> _Texte fourni_
────────────────────
Intervention de Catherine Troendle

Réunion du 24 novembre 2016 à 15h00
Loi de finances pour 2017 — Discussion d'un projet de loi

Photo de Catherine TroendleCatherine Troendle, vice-présidente de la commission des lois constitutionnelles, de législation, du suffrage universel, du règlement et d'administration générale :

Monsieur le président, monsieur le secrétaire d’État, madame la présidente de la commission des finances, monsieur le rapporteur général de la commission des finances, mes chers collègues, il me revient, en l’absence du président Philippe Bas, retenu par un déplacement à Dijon de la mission sur le redressement de la justice programmé de longue date, de présenter les principales observations de la commission des lois sur les crédits du projet de loi de finances dont elle s’est saisie pour avis.

Nous ne pourrons vraisemblablement pas en discuter dans le détail puisque la commission des finances a décidé, à juste titre, de présenter une motion tendant à opposer la question préalable à l’ensemble du projet de loi.

Cela n’a pas empêché la commission des lois de procéder, comme à son habitude, à un examen approfondi, exigeant et objectif de ces crédits.

Cette année encore, les rapporteurs pour avis ont réalisé de nombreuses auditions, en complément des auditions des ministres de l’intérieur et de la justice en commission, et effectué un travail remarquable, qui mérite d’être salué.

Ce travail n’aura pas été vain puisqu’il aura permis d’éclairer nos débats et nos concitoyens. Voici la synthèse, nécessairement incomplète, qui peut en être faite.

Lors de l’examen des crédits de la mission « Administration générale et territoriale de l’État », notre collègue Pierre-Yves Collombat a relevé tout à la fois : les inquiétudes et critiques suscitées par la création, sans débat préalable, du fichier des titres électroniques sécurisés ; les difficultés pratiques résultant de la réorganisation, sur plusieurs sites, des directions régionales de l’État dans les nouvelles régions ; l’absence de mise en œuvre de la réforme de la carte des sous-préfectures, longtemps annoncée mais redoutée des élus locaux ; ainsi que le rejet par l’Assemblée nationale, qu’il a salué, du projet gouvernemental de dématérialisation de la propagande électorale.

S’agissant de la mission « Conseil et contrôle de l’État », notre collègue Michel Delebarre a souligné, d’une part, le risque de dégradation des performances satisfaisantes affichées par les juridictions administratives et financières, en raison de l’extension des compétences qui leur sont confiées, et, d’autre part, la multiplication des outils de rationalisation du contentieux administratif, tels que la procédure à juge unique et la médiation, qui suscitent des inquiétudes sur la qualité de la justice rendue et l’éloignement du justiciable de son juge.

Pour la mission « Direction de l’action du Gouvernement », notre collègue Alain Anziani a relevé la contribution des services du Premier ministre à l’effort de maîtrise des dépenses publiques et souligné la croissance non pas du nombre, mais du volume des textes de loi, particulièrement marquée en 2015 et 2016, qui alimente les critiques sur la qualité de la loi et dont la responsabilité incombe tant au Gouvernement qu’au Parlement.
────────────────────
> _Matériau extrait_
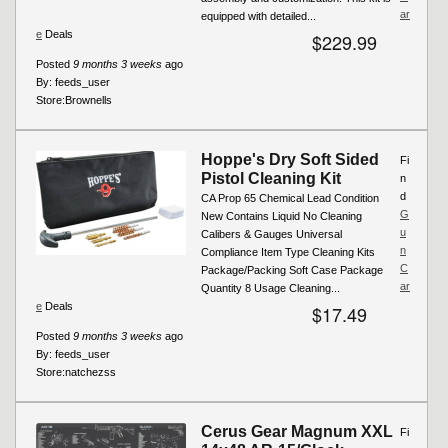
ar
equipped with detailed...
e
Deals
$229.99
Posted
9 months 3 weeks
ago
By:
feeds_user
Store:
Brownells
Hoppe's Dry Soft Sided
Fi
Pistol Cleaning Kit
n
d
CA Prop 65 Chemical Lead Condition
G
New Contains Liquid No Cleaning
u
Calibers & Gauges Universal
n
Compliance Item Type Cleaning Kits
C
Package/Packing Soft Case Package
ar
Quantity 8 Usage Cleaning...
e
Deals
$17.49
Posted
9 months 3 weeks
ago
By:
feeds_user
Store:
natchezss
Cerus Gear Magnum XXL
Fi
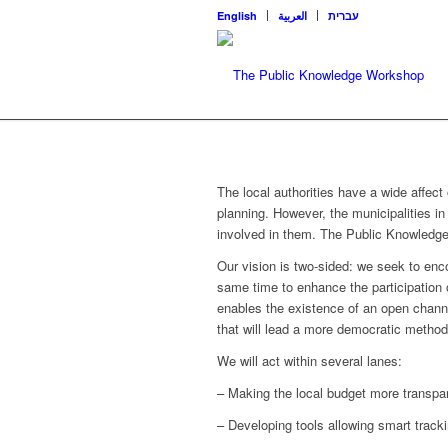
English
العربية
עברית
The local authorities have a wide affect 
planning. However, the municipalities in 
involved in them. The Public Knowledg
Our vision is two-sided: we seek to enc
same time to enhance the participation of 
enables the existence of an open chann
that will lead a more democratic metho
We will act within several lanes:
– Making the local budget more transpa
– Developing tools allowing smart track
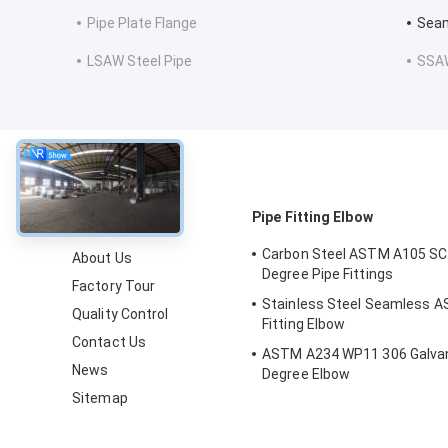
Pipe Plate Flange
Seam
LSAW Steel Pipe
SSAW
About
Pipe Fitting Elbow
Carbon Steel ASTM A105 SC
About Us
Degree Pipe Fittings
Factory Tour
Stainless Steel Seamless 
Quality Control
Fitting Elbow
Contact Us
ASTM A234 WP11 306 Galva
News
Degree Elbow
Sitemap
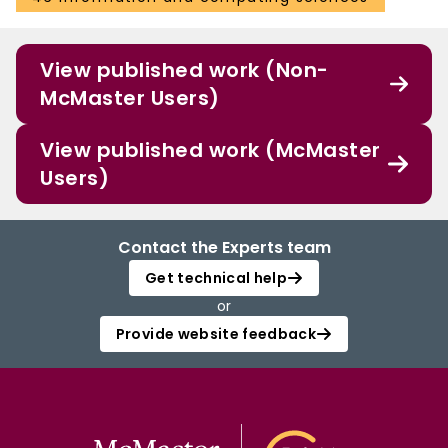
View published work (Non-
McMaster Users)
View published work (McMaster
Users)
Contact the Experts team
Get technical help
or
Provide website feedback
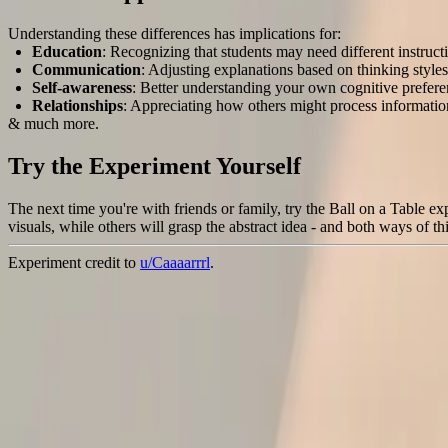
Understanding these differences has implications for:
Education
: Recognizing that students may need different instruc
Communication
: Adjusting explanations based on thinking styles
Self-awareness
: Better understanding your own cognitive prefer
Relationships
: Appreciating how others might process information
& much more.
Try the Experiment Yourself
The next time you're with friends or family, try the Ball on a Table 
visuals, while others will grasp the abstract idea - and both ways of 
Experiment credit to
u/Caaaarrrl
.
4
0
Share this
article
Twitter
LinkedIn
Facebook
WhatsApp
Email
About the Authors
TE
Tom Ebeyer
@
tomebeyer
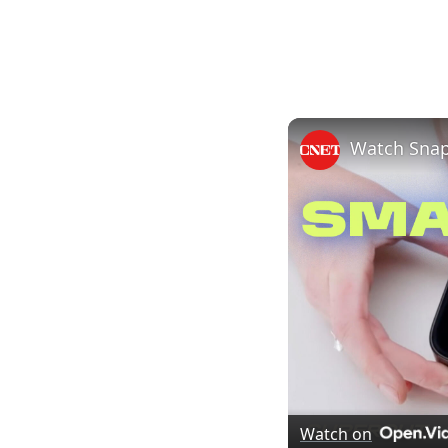
Watch Snap
Watch on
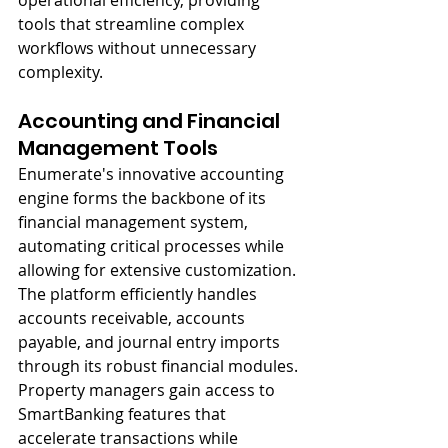
operational efficiency, providing 
tools that streamline complex 
workflows without unnecessary 
complexity.
Accounting and Financial 
Management Tools
Enumerate's innovative accounting 
engine forms the backbone of its 
financial management system, 
automating critical processes while 
allowing for extensive customization. 
The platform efficiently handles 
accounts receivable, accounts 
payable, and journal entry imports 
through its robust financial modules. 
Property managers gain access to 
SmartBanking features that 
accelerate transactions while 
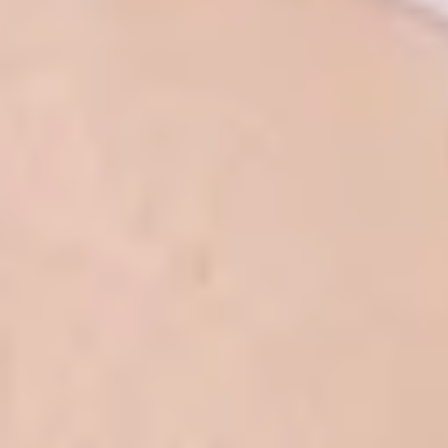
White Papers and Research
See what the science says
Case Studies
Trusted by top teams and companies
Success Stories
Read about the InBody difference
Support Center
How can we help?
InBody Testing Locations
Find your nearest InBody
About InBody
Our vision and mission
Press Release
Latest news from InBody
Careers
Join our team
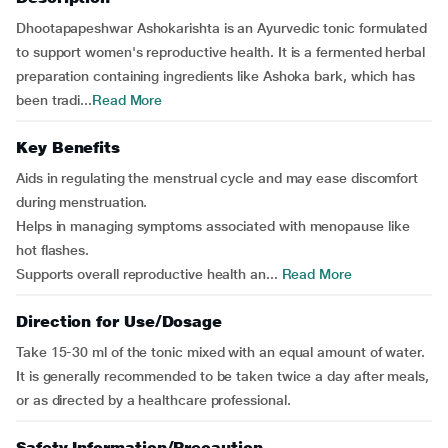
Dhootapapeshwar Ashokarishta is an Ayurvedic tonic formulated
to support women's reproductive health. It is a fermented herbal
preparation containing ingredients like Ashoka bark, which has
been tradi...
Read More
Key Benefits
Aids in regulating the menstrual cycle and may ease discomfort
during menstruation.
Helps in managing symptoms associated with menopause like
hot flashes.
Supports overall reproductive health an...
Read More
Direction for Use/Dosage
Take 15-30 ml of the tonic mixed with an equal amount of water.
It is generally recommended to be taken twice a day after meals,
or as directed by a healthcare professional.
Safety Information/Precaution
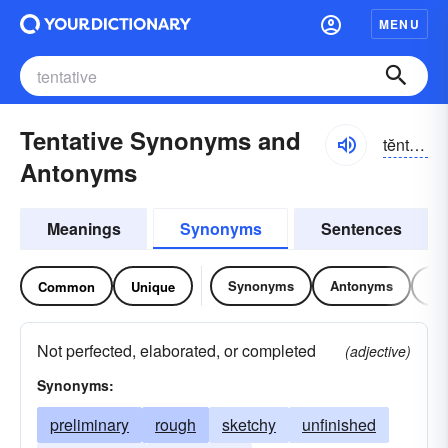
MENU
Tentative Synonyms and
tĕntə-tĭv
Antonyms
Meanings
Synonyms
Sentences
Synonyms
Antonyms
Re
Common
Unique
Not perfected, elaborated, or completed
(adjective)
Synonyms:
preliminary
rough
sketchy
unfinished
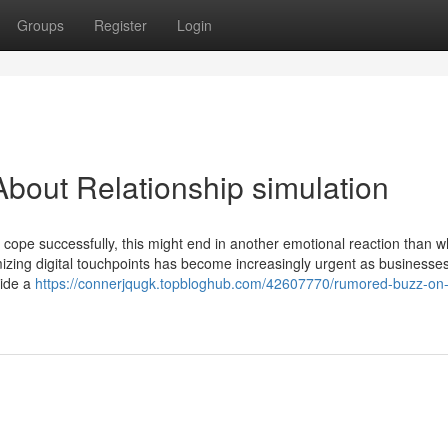
Groups
Register
Login
bout Relationship simulation
to cope successfully, this might end in another emotional reaction than 
mizing digital touchpoints has become increasingly urgent as businesses
side a
https://connerjqugk.topbloghub.com/42607770/rumored-buzz-on-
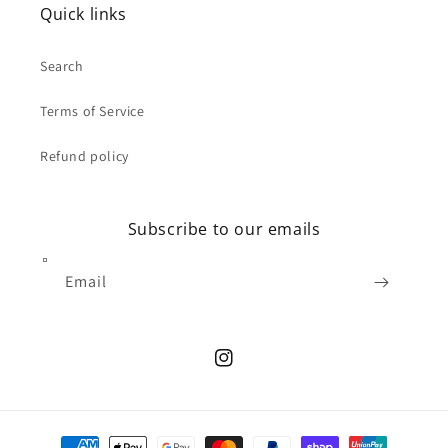
Quick links
Search
Terms of Service
Refund policy
Subscribe to our emails
Email
Instagram
Payment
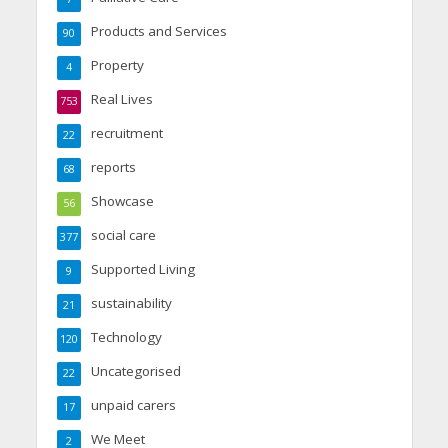
Products and Services
90
Property
4
Real Lives
753
recruitment
22
reports
68
Showcase
56
social care
377
Supported Living
9
sustainability
21
Technology
120
Uncategorised
22
unpaid carers
17
We Meet
2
────────────────────
> _Énoncé_
Recopiez le passage de l'intervention sur la loi de finances pour 2017 qui commence par "Monsieur le président, monsieur" et se poursuit jusqu'à "saisie pour avis.", en y remplaçant "retenu" par "empêché". On peut se passer des entrées pour traiter l'exercice.

> _Corrigé_
Monsieur le président, monsieur le secrétaire d’État, madame la présidente de la commission des finances, monsieur le rapporteur général de la commission des finances, mes chers collègues, il me revient, en l’absence du président Philippe Bas, empêché par un déplacement à Dijon de la mission sur le redressement de la justice programmé de longue date, de présenter les principales observations de la commission des lois sur les crédits du projet de loi de finances dont elle s’est saisie pour avis.